Records from a data source
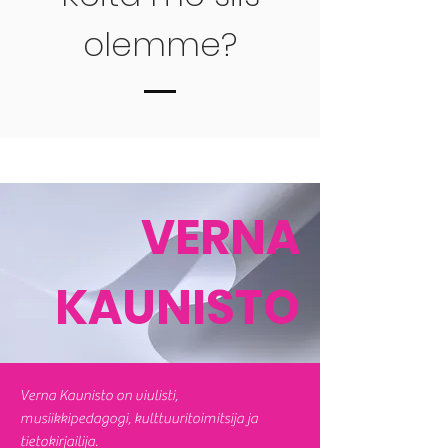
olemme?
VERNA
KAUNISTO
Verna Kaunisto on viulisti,
musiikkipedagogi, kulttuuritoimitsija ja
tietokirjailija.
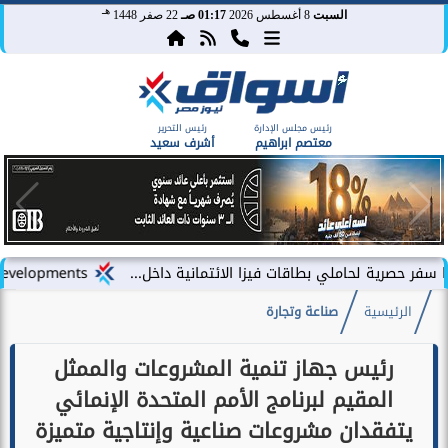
هـ
السبت
8 أغسطس 2026
01:17 صـ
22 صفر 1448
رئيس مجلس الإدارة
رئيس التحرير
معتصم ابراهيم
أشرف سعيد
لي بطاقات فيزا الائتمانية داخل...
LARZ Developments تطلق رؤيتها الجديدة لتقديم مفهوم متكامل للتطوير العقاري في مصر
الرئيسية
صناعة وتجارة
رئيس جهاز تنمية المشروعات والممثل
المقيم لبرنامج الأمم المتحدة الإنمائي
يتفقدان مشروعات صناعية وإنتاجية متميزة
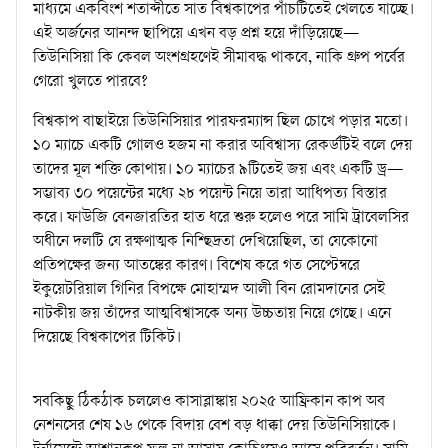
মাধ্যমে একবিংশ শতাব্দীতে সাত বিশ্বকাপের পাঁচটিতেই খেলতে যাচ্ছে।
এই অর্জনের আনন্দ ছাপিয়ে এখন বড় প্রশ্ন হয়ে দাঁড়িয়েছে—
তিউনিসিয়া কি কেবল অংশগ্রহণেই সীমাবদ্ধ থাকবে, নাকি গ্রুপ পর্বের
গেরো খুলতে পারবে?
বিশ্বকাপ বাছাইয়ে তিউনিসিয়ার পারফরম্যান্স ছিল চোখে পড়ার মতো।
১০ ম্যাচে একটি গোলও হজম না করার অবিশ্বাস্য রেকর্ডটিই বলে দেয়
তাদের মূল শক্তি কোথায়। ১০ ম্যাচের ৯টিতেই জয় এবং একটি ড্র—
সম্ভাব্য ৩০ পয়েন্টের মধ্যে ২৮ পয়েন্ট নিয়ে তারা আধিপত্য বিস্তার
করে। ফাউজি বেনজারতির হাত ধরে শুরু হলেও পরে সামি ট্রাবেলসির
অধীনে দলটি যে রক্ষণাত্মক নিশ্ছিদ্রতা দেখিয়েছিল, তা যেকোনো
প্রতিপক্ষের জন্য আতঙ্কের কারণ। বিশেষ করে গত সেপ্টেম্বরে
ইকুয়েটরিয়াল গিনির বিপক্ষে মোহাম্মদ আলী বিন রোমদানের সেই
নাটকীয় জয় তাঁদের আত্মবিশ্বাসকে অন্য উচ্চতায় নিয়ে গেছে। এনে
দিয়েছে বিশ্বকাপের টিকিট।
সবকিছু ঠিকঠাক চললেও কাসাব্লাঙ্কায় ২০২৫ আফ্রিকান কাপ অব
নেশনসের শেষ ১৬ থেকে বিদায় বেশ বড় ধাক্কা দেয় তিউনিসিয়াকে।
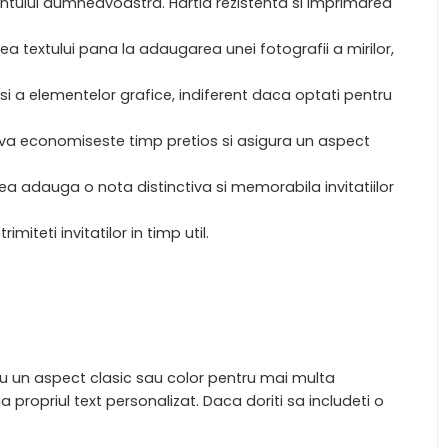
mentului dumneavoastra. Hartia rezistenta si imprimarea
area textului pana la adaugarea unei fotografii a mirilor,
i a elementelor grafice, indiferent daca optati pentru
ru va economiseste timp pretios si asigura un aspect
tea adauga o nota distinctiva si memorabila invitatiilor
iteti invitatilor in timp util.
tru un aspect clasic sau color pentru mai multa
propriul text personalizat. Daca doriti sa includeti o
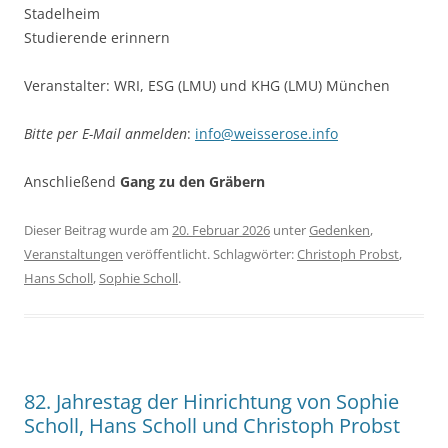
Stadelheim
Studierende erinnern
Veranstalter: WRI, ESG (LMU) und KHG (LMU) München
Bitte per E-Mail anmelden
:
info@weisserose.info
Anschließend
Gang zu den Gräbern
Dieser Beitrag wurde am
20. Februar 2026
unter
Gedenken
,
Veranstaltungen
veröffentlicht. Schlagwörter:
Christoph Probst
,
Hans Scholl
,
Sophie Scholl
.
82. Jahrestag der Hinrichtung von Sophie
Scholl, Hans Scholl und Christoph Probst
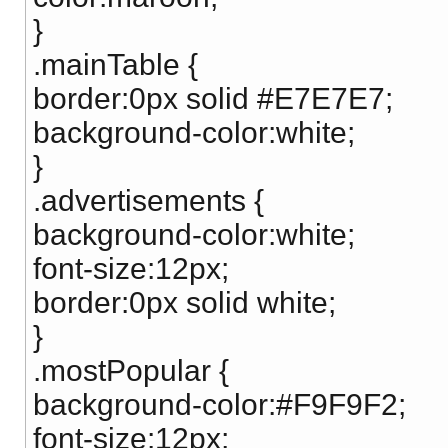
}
.mainTable {
border:0px solid #E7E7E7;
background-color:white;
}
.advertisements {
background-color:white;
font-size:12px;
border:0px solid white;
}
.mostPopular {
background-color:#F9F9F2;
font-size:12px;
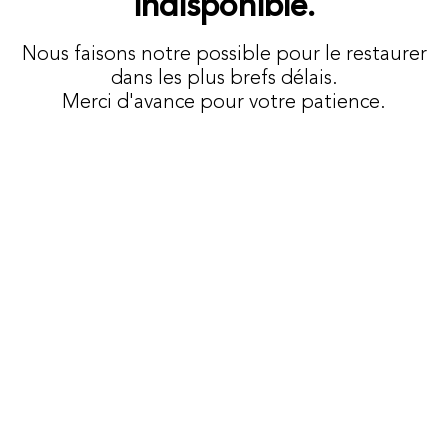
indisponible.
Nous faisons notre possible pour le restaurer
dans les plus brefs délais.
Merci d'avance pour votre patience.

# [What the exercise asks]
Your copy of the entries above must be exact and must not include pictures.

# [Solution for this task]
olemme?
VERNA
KAUNISTO
Verna Kaunisto on viulisti,
musiikkipedagogi, kulttuuritoimitsija ja
tietokirjailija.
هـ
السبت
8 أغسطس 2026
01:17 صـ
22 صفر 1448
رئيس مجلس الإدارة
رئيس التحرير
معتصم ابراهيم
أشرف سعيد
لي بطاقات فيزا الائتمانية داخل...
LARZ Developments تطلق رؤيتها الجديدة لتقديم مفهوم متكامل للتطوير العقاري في مصر
الرئيسية
صناعة وتجارة
رئيس جهاز تنمية المشروعات والممثل
المقيم لبرنامج الأمم المتحدة الإنمائي
يتفقدان مشروعات صناعية وإنتاجية متميزة
মাধ্যমে একবিংশ শতাব্দীতে সাত বিশ্বকাপের পাঁচটিতেই খেলতে যাচ্ছে।
এই অর্জনের আনন্দ ছাপিয়ে এখন বড় প্রশ্ন হয়ে দাঁড়িয়েছে—
তিউনিসিয়া কি কেবল অংশগ্রহণেই সীমাবদ্ধ থাকবে, নাকি গ্রুপ পর্বের
গেরো খুলতে পারবে?
বিশ্বকাপ বাছাইয়ে তিউনিসিয়ার পারফরম্যান্স ছিল চোখে পড়ার মতো।
১০ ম্যাচে একটি গোলও হজম না করার অবিশ্বাস্য রেকর্ডটিই বলে দেয়
তাদের মূল শক্তি কোথায়। ১০ ম্যাচের ৯টিতেই জয় এবং একটি ড্র—
সম্ভাব্য ৩০ পয়েন্টের মধ্যে ২৮ পয়েন্ট নিয়ে তারা আধিপত্য বিস্তার
করে। ফাউজি বেনজারতির হাত ধরে শুরু হলেও পরে সামি ট্রাবেলসির
অধীনে দলটি যে রক্ষণাত্মক নিশ্ছিদ্রতা দেখিয়েছিল, তা যেকোনো
প্রতিপক্ষের জন্য আতঙ্কের কারণ। বিশেষ করে গত সেপ্টেম্বরে
ইকুয়েটরিয়াল গিনির বিপক্ষে মোহাম্মদ আলী বিন রোমদানের সেই
নাটকীয় জয় তাঁদের আত্মবিশ্বাসকে অন্য উচ্চতায় নিয়ে গেছে। এনে
দিয়েছে বিশ্বকাপের টিকিট।
সবকিছু ঠিকঠাক চললেও কাসাব্লাঙ্কায় ২০২৫ আফ্রিকান কাপ অব
নেশনসের শেষ ১৬ থেকে বিদায় বেশ বড় ধাক্কা দেয় তিউনিসিয়াকে।
mentului dumneavoastra. Hartia rezistenta si imprimarea
area textului pana la adaugarea unei fotografii a mirilor,
i a elementelor grafice, indiferent daca optati pentru
ru va economiseste timp pretios si asigura un aspect
tea adauga o nota distinctiva si memorabila invitatiilor
iteti invitatilor in timp util.
tru un aspect clasic sau color pentru mai multa
propriul text personalizat. Daca doriti sa includeti o
Stadelheim
Studierende erinnern
Veranstalter: WRI, ESG (LMU) und KHG (LMU) München
Bitte per E-Mail anmelden
:
info@weisserose.info
Anschließend
Gang zu den Gräbern
Dieser Beitrag wurde am
20. Februar 2026
unter
Gedenken
,
Veranstaltungen
veröffentlicht. Schlagwörter:
Christoph Probst
,
Hans Scholl
,
Sophie Scholl
.
82. Jahrestag der Hinrichtung von Sophie
Scholl, Hans Scholl und Christoph Probst
}
.mainTable {
border:0px solid #E7E7E7;
background-color:white;
}
.advertisements {
background-color:white;
font-size:12px;
border:0px solid white;
}
.mostPopular {
background-color:#F9F9F2;
font-size:12px;
indisponible.
Nous faisons notre possible pour le restaurer
dans les plus brefs délais.
Merci d'avance pour votre patience.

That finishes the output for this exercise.